Exercise
Could you filter the listing for lines with the word "generation" and return them?

-*-

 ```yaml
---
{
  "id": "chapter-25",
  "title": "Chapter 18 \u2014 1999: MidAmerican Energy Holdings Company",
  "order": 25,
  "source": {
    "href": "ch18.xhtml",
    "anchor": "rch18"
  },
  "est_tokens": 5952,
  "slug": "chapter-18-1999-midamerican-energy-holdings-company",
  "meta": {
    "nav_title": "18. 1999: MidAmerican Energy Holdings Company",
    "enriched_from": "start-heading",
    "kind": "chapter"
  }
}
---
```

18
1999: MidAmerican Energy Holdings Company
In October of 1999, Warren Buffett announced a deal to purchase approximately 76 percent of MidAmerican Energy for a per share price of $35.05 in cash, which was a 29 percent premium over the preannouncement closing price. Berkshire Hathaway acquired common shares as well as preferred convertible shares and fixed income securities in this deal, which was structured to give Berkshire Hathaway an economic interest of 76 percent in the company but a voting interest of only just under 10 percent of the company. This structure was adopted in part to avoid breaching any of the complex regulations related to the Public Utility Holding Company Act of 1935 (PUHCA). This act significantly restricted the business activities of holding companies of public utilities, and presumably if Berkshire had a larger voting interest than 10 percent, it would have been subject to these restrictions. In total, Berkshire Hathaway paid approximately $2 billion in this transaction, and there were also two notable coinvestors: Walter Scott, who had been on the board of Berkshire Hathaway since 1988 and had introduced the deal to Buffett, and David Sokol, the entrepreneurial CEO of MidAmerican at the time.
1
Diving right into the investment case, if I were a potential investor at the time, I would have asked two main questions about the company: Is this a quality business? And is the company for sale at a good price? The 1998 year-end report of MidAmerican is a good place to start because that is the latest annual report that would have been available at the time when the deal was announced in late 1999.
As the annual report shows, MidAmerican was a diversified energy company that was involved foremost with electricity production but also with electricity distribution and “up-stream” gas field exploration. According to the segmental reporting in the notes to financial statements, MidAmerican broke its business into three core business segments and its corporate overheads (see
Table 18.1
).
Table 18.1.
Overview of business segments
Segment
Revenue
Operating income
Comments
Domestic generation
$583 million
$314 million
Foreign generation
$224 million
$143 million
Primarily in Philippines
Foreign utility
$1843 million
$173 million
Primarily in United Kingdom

-*-

Solution for this problem
Domestic generation
Foreign generation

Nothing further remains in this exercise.